Gyltha smiled, and for a moment the surprising charm reminded Prior Geoffrey of their years in the priest’s little house next to Saint Mary’s church.

He pressed home his advantage. “Be good for young Ulf.”

“That’s doing well enough at school.”

“When that do bother to come.” Young Ulf’s acceptance at the priory school had been less to do with his cleverness, which was considerable if idiosyncratic, than to Prior Geoffrey’s unconfirmed suspicion that the boy, being Gyltha’s grandson, was also his own. “Sore need of a bit of gentrifying, though, girl.”

Gyltha leaned forward and put a scarred finger on the prior’s writing desk. “What they doing here, bor? You going to tell me?”

“Took ill, didn’t I? Saved my old life, she did.”

“Her? I heard it was the blackie.”

“Her. And not witchery, neither. Proper doctor she is, only best nobody don’t know it.”

There was no point in concealing it from Gyltha, who, if she took on the Salernitans, would find out.
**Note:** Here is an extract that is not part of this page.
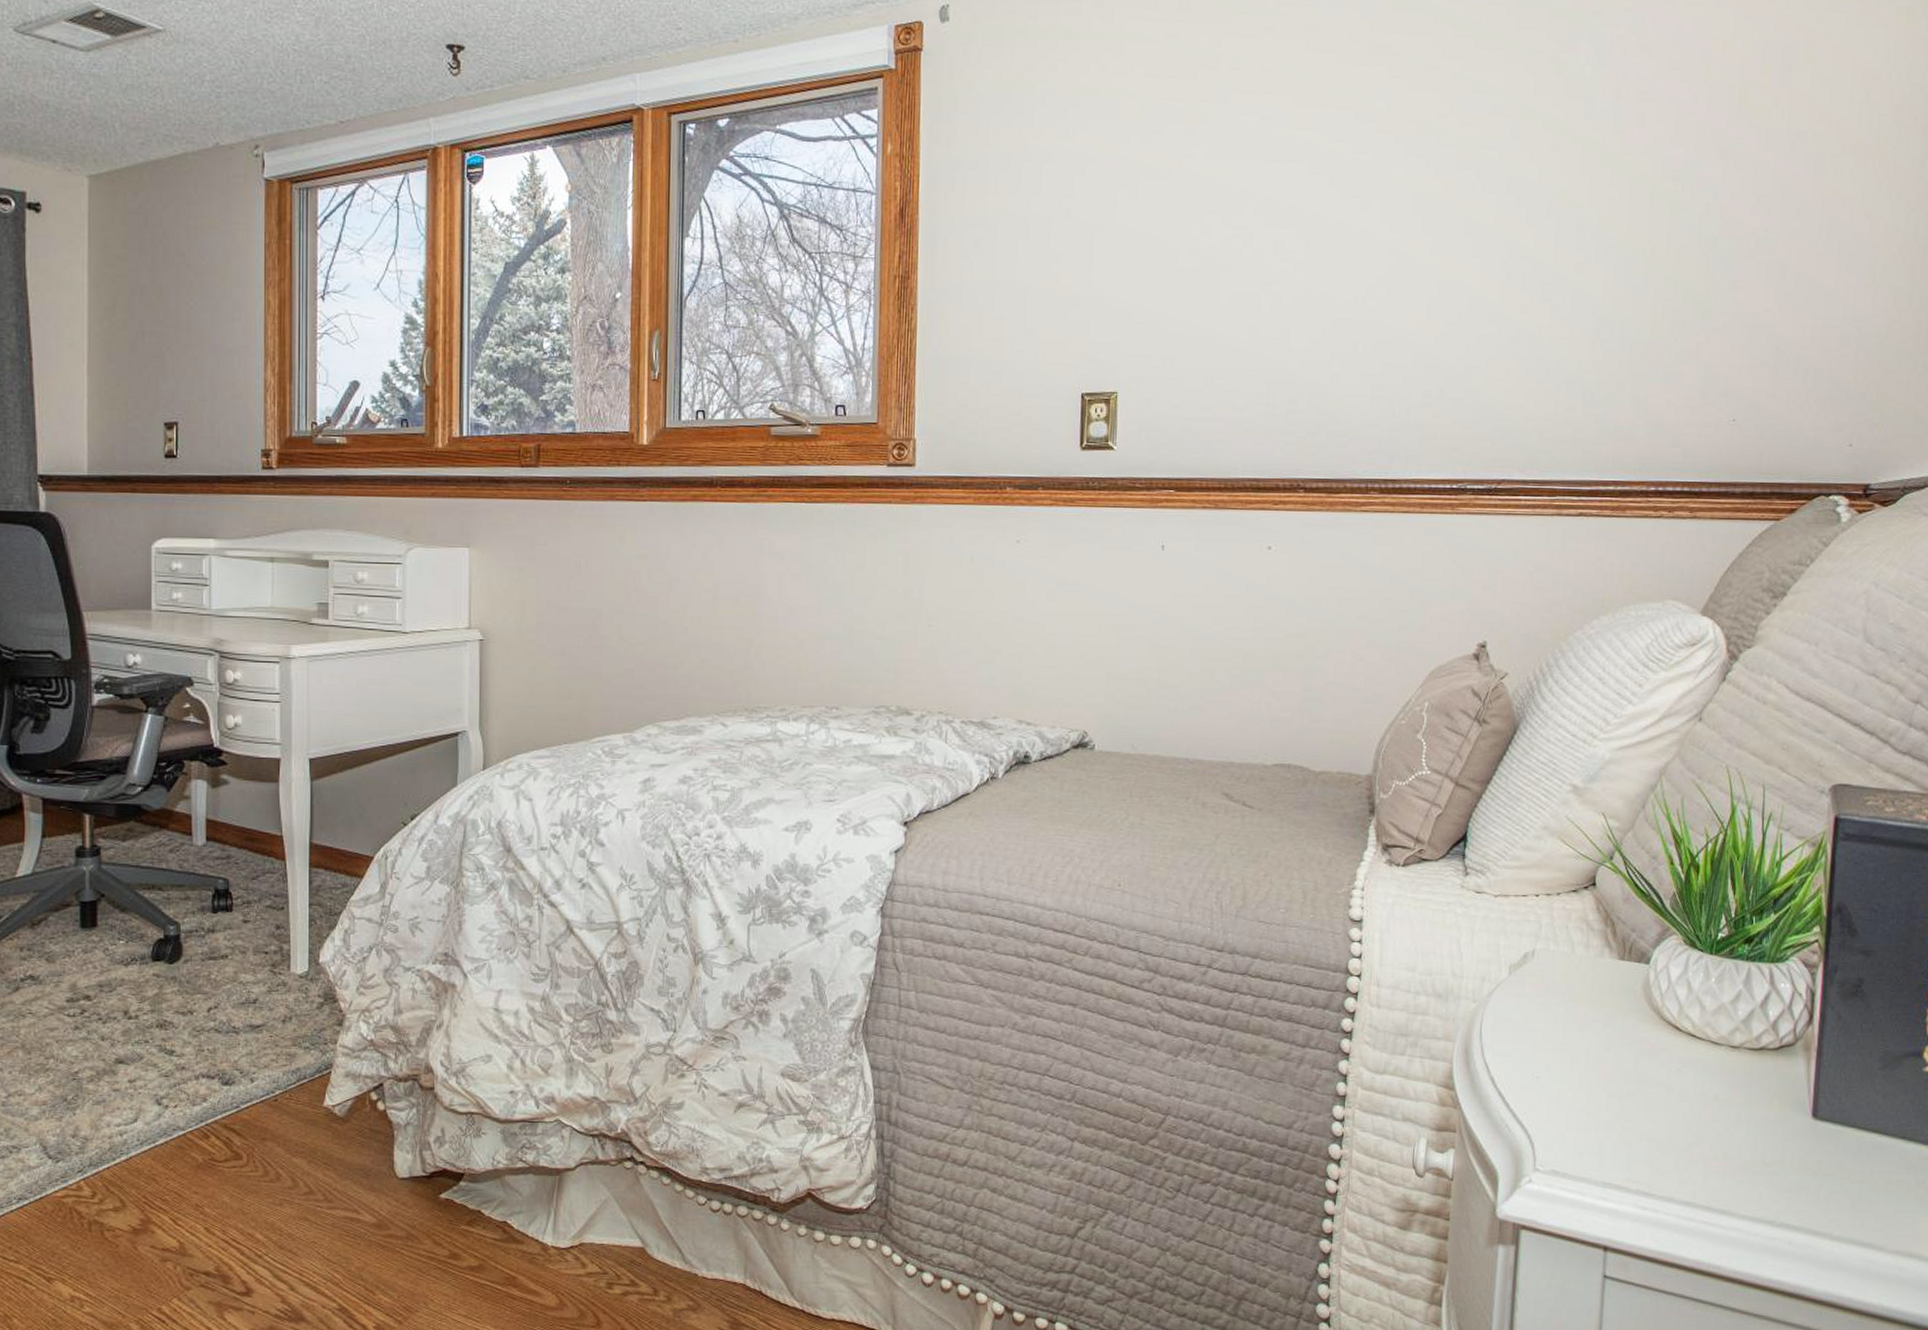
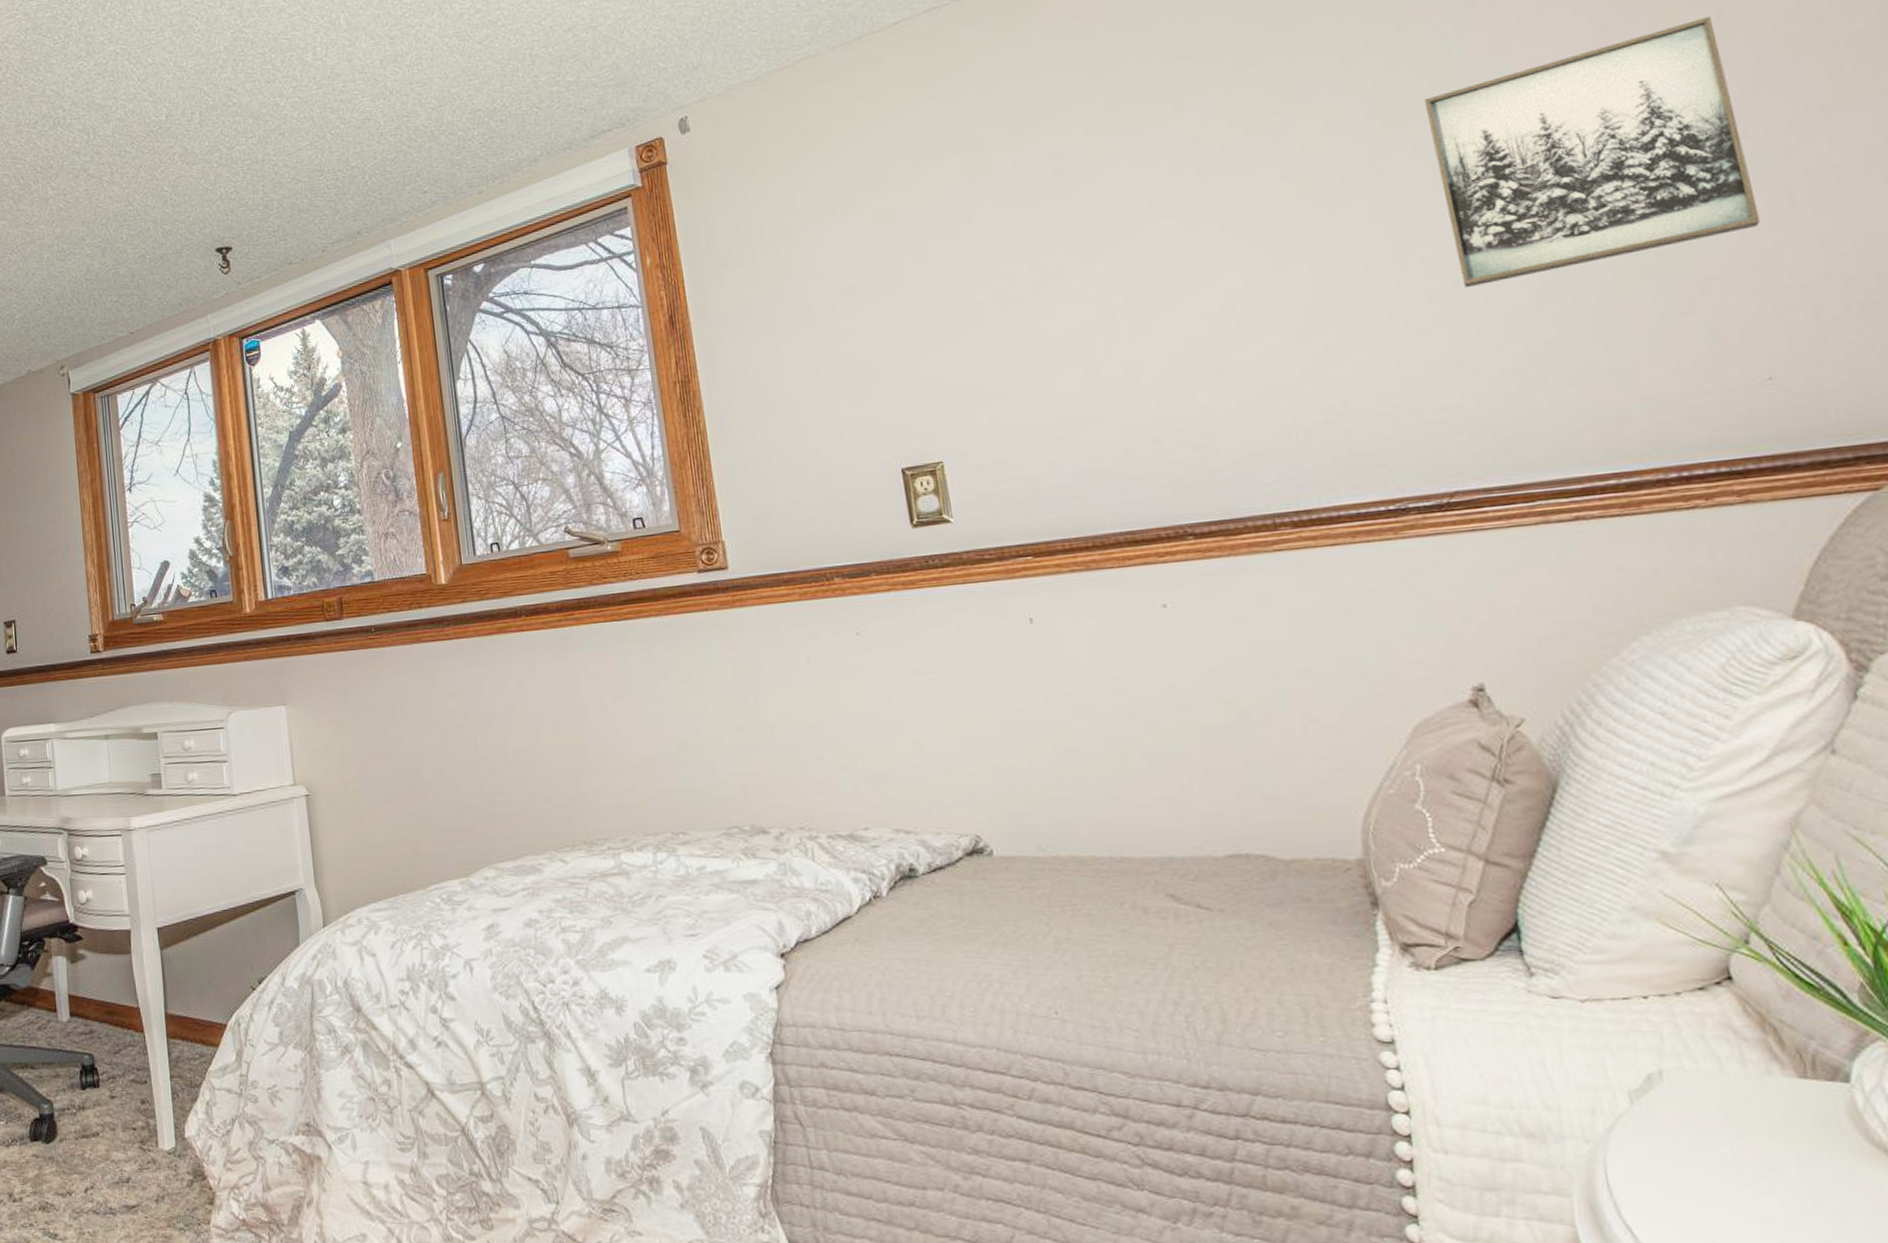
wall art: none [1547,104,1770,306] -> present [1423,16,1761,288]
In any case, this woman was as close as the seaweeded oysters that she made him a present of every year, of which a fine selection was at this moment in the priory’s ice-house.

“I don’t be sure who sent they three,” he went on, “but they do mean to find out who’s killing the children.”

“Harold.” Gyltha’s face showed no emotion, but her voice was soft; she did business with Harold’s father.

“Harold.”

She nodded. “Weren’t Jews, then?”

“No.”

“Didn’t reckon it was.”

From across the cloisters connecting the prior’s house with the church came the bell calling the brotherhood to vespers.

Gyltha sighed. “Skivvies as promised, and I only do the bloody cooking.”

“Benigne. Deo gratias.” The prior got up and accompanied Gyltha to the door. “Old Tubs still breeding they smelly dogs?”

“Smellier than ever.”

“Bring un with you. Attach it to her, like. If her’s asking questions, it’ll maybe cause trouble. Her needs keeping an eye on. Oh, and they don’t none of ’em eat pork. Or shellfish.” He slapped Gyltha’s rump to send her on her way, folded his arms beneath his apron, and went on his own toward the chapel for vespers.

ADELIA SAT ON A BENCH in the priory’s paradise breathing in the scent of rosemary from the low hedging that bordered the flower bed at her feet and listened to the psalms of vespers filter out of cloister through the evening air across the walled vegetable garden and thence to the paradise with its darkening trees. She tried to empty her mind and let the masculine voices pour salve on the hurt caused by masculine abomination. “Let my prayer be counted as incense before you,” they chanted, “and the lifting of my hands as an evening sacrifice.”

There would be supper at the priory guesthouse, where Prior Geoffrey had lodged her and Simon and Mansur for the night, but it would entail sitting round the table with other travelers, and she was not fit for petty conversation. The straps of her goatskin bag were buckled tight so that, for this little space, the information the dead children had given her was trapped within it, chalk words on a slate. Undo the straps, as she would tomorrow, and their voices would burst out, beseeching, filling her ears. But tonight even they must be muted; she could bear nothing but the stillness of the evening.

Not until it was almost too dark to see did she stand, pick up her bag, and walk along the path leading to the long shafts of candlelight that indicated the windows of the guesthouse.